The commission would now refer the settlements to the Competition Tribunal for public hearings and final approval.
WBHO, which received the biggest fine, said it would pay its penalty of R311-million in three equal instalments over three years.
WBHO had provided R220-million for administrative penalties in the financial year ended June 30, 2012, while an amount of R91-million would be accounted for in the financial results for the year ended June 30, 2013.
However, it added that five alleged prohibited practices that the company did not believe were contraventions of the Competition Act had yet to be settled as part of the fast-track settlement process, while one prohibited practice, which was excluded from the fast-track settlement invitation, had yet to be settled with the commission.
Murray & Roberts group CE Henry Laas referred to the process as “exhaustive”, adding that the investigation, and its subsequent impact on the company’s reputation, had weighed heavily on its employees and stakeholders.
“To the best of our knowledge, there is no anticompetitive conduct present in the group. The board and management continue to set the vision for and commitment to a morally and ethically sound culture within Murray & Roberts. We support a fully competitive culture in the industry,” he said in a statement.
The firm would pay its R309-million settlement in three instalments; R103-million would be payable one month after the tribunal confirmed the settlement, R103-million after 12 months, and R103-million after 24 months.
“Most of the conduct identified during the settlement process related to persons who are no longer employed in the group and largely to companies acquired by Murray & Roberts in 2006 and 2007,” Laas added.
In addition, he said that Murray and Roberts had instituted internal processes to prevent future anticompetitive behaviour, which included annual compliance declarations by all executives, as well as compliance declarations with each tender submitted.
Meanwhile, Aveng, which entered into the third-largest settlement agreement with the commission, would also settle its R306.5-million penalty in three equal yearly payments, with the first amount due on July 1.
CEO Roger Jardine said that, while the firm had worked closely with the Competition Commission, it was unable to gain the cooperation of a few key former employees who, based upon the information conveyed by the commission, had knowledge of the collusion.

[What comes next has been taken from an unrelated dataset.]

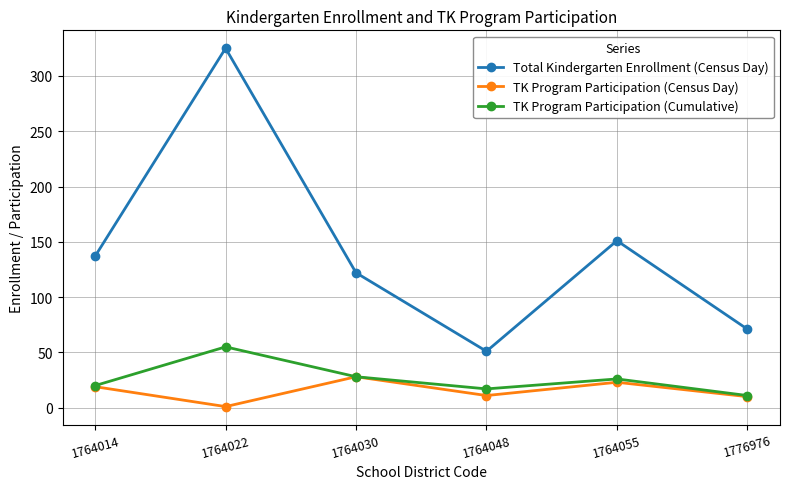

True or false: Total Kindergarten Enrollment (Census Day) has a value of 94 at 1764022.

False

“This situation severely prejudiced Aveng’s position with regards to, firstly, obtaining leniency and, secondly, to accurately verifying the evidence submitted to the competition authorities by other firms. As a result, and for the purposes of settlement, Aveng relied on the evidence presented to it by the commission,” he said in a teleconference on Monday.
In addition, Basil Read, which reached a R94.9-million settlement agreement with the commission, said that the penalty related to a number of isolated, past contraventions of the Competition Act related to projects carried out by the Roads and Civil Engineering divisions of the company.
Basil Read CEO Marius Heyns said the company had since adopted a rigorous, ongoing competition law compliance policy.
“This regrettable chapter in Basil Read’s history has now ended, and the company looks forward to continuing to compete effectively, efficiently and in compliance with the law,” he commented.
Group Five, which had yet to agree to a settlement with the commission despite being the first company to approach it, said on Monday that it had been informed by the commission that it would seek a proposed administrative penalty that was higher than previously anticipated.
The group had, as yet, not reached settlement with the commission on four projects, owing to factual and evidentiary discrepancies between the commission and the company on these projects.
“The group is not obliged to accede to final settlement until its matters have been fully investigated by the commission,” it said in a statement.